There are several mechanisms by which ω-3 FA excess or ω-3/ω-6 FA imbalance could have produced adverse effects on our offspring: (A) A relative excess of ω-3 FA will lower AA concentrations in blood, brain and other tissues through competitive displacement [37]. Lowered AA concentrations impair fetal and infant growth [19,21,37] and alter cell membrane, organ, brain and sensory functioning [37]. Consistent with this notion, our Excess offspring had decreased AA body composition levels as adults [45]. (B) Excess ω-3 FA consumption can cause oxidative stress and subsequent cell apoptosis [22]. (C) Over-nutrition can cause epigenetic and hormonal changes in the fetus and adult-onset health disorders [15,60,62,86,87]. (D) Exposure of the oocyte to an environment high in ω-3 FA results in perturbed mitochondrial distribution, metabolism and calcium levels, adversely affecting embryo morphology and development [84]. (E) A diet rich in ω-3 FA can decrease the milk yield of lactating rats [41] and alter the fatty acid composition of maternal milk [45], resulting in postnatal growth retardation.

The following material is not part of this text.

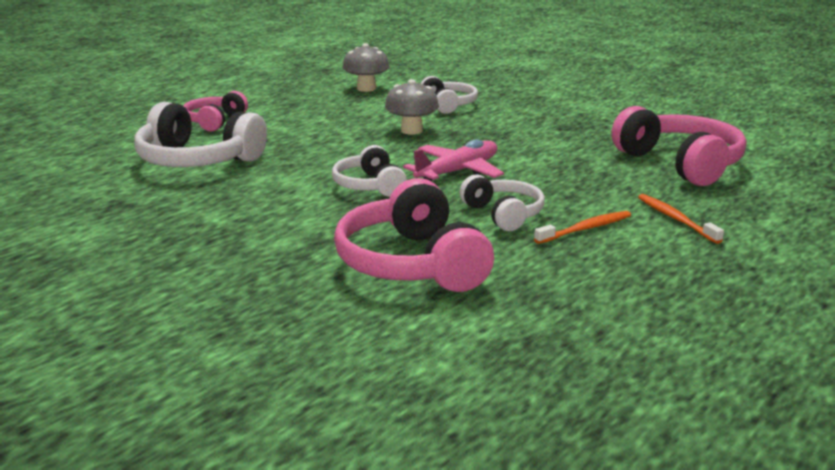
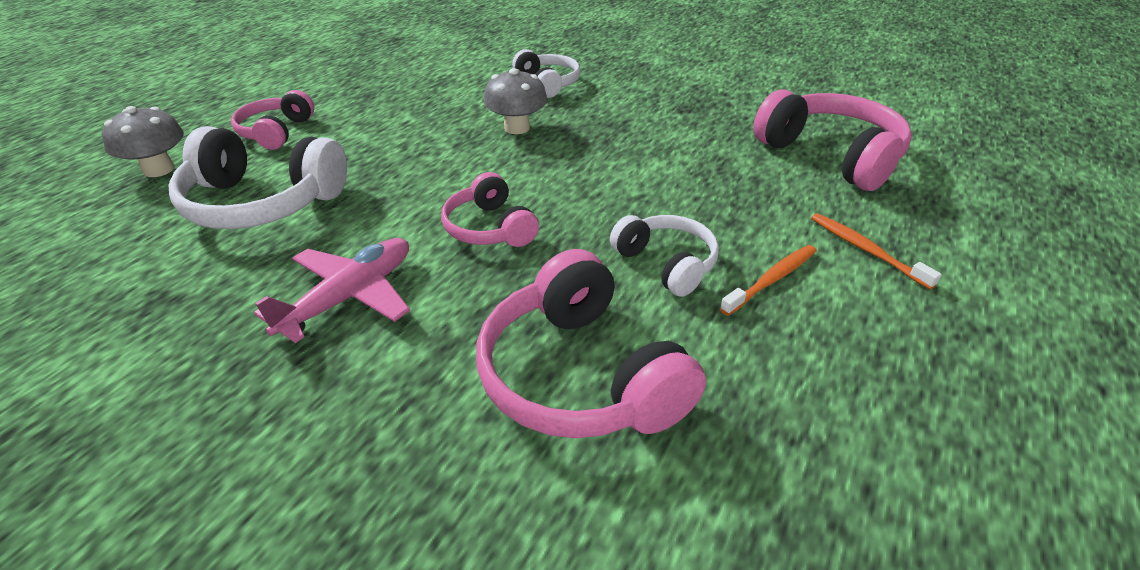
camera: 10 degrees left, 15 degrees up
white headphones [332,145,407,197] -> pink headphones [441,172,539,247]
grey mushroom [342,43,390,92] -> grey mushroom moved to [102,106,184,177]
pink plane [403,139,504,182] -> pink plane moved to [254,238,410,343]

It may seem puzzlingly that some studies report beneficial effects from pre- and postnatal ω-3 FA supplementation, while others report harmful or even no effects. Studies reporting beneficial effects usually focus on visual [11,79] or cognitive functions [7,39]. Studies reporting adverse effects usually focus on auditory [27–29,38,70,76] or motor functions [14,82,83]. One possibility is that ω-3 FA excess or imbalance has differential effects, benefiting some functions while harming or not influencing others [37]. Other explanations concern dose-dependency and population differences in metabolism: (A) Harmful effects are associated with ω-3 FA mega-dosing or an imbalanced ω-3/ω-6 FA ratio. (B) Populations that consumed high levels of marine oils for generations may have adapted to such diets and are less prone to adverse effects.

In conclusion, this is the first study to investigate the long-term consequences of maternal ω-3 FA over-nutrition. We found that a maternal diet rich in ω-3 FA, when taken during pregnancy and lactation, had permanent harmful effects on offspring life span and auditory function. These effects were likely due to a nutritional toxicity that programmed the offspring for life-long health disorders. As emphasized by others, caution should be exercised in taking too much ω-3FA or a high ω-3/ω-6 FA ratio during pregnancy, lactation and infant formula feeding [9,18,35,43,56]. Children pre- or postnatally exposed to excess ω-3 FA or a high ω-3/ω-6 FA ratio should be assessed and managed for possible sensory, neurodevelopmental and adult-onset health disorders. Such children may be at risk for auditory processing disorders (APD), leading to the co-morbidities of speech and language delays, learning disabilities and attention deficit disorders. There is tentative evidence of decreased verbal skills in such children [50,72]. They may also be at risk for presbycusis, hypertension, type II diabetes, early-onset kidney and liver failure and shorter life spans in adulthood. Thus, there is a need for long-term follow-up of such children, exploring the pathogenic bases of these disorders, and pursuing intervention strategies.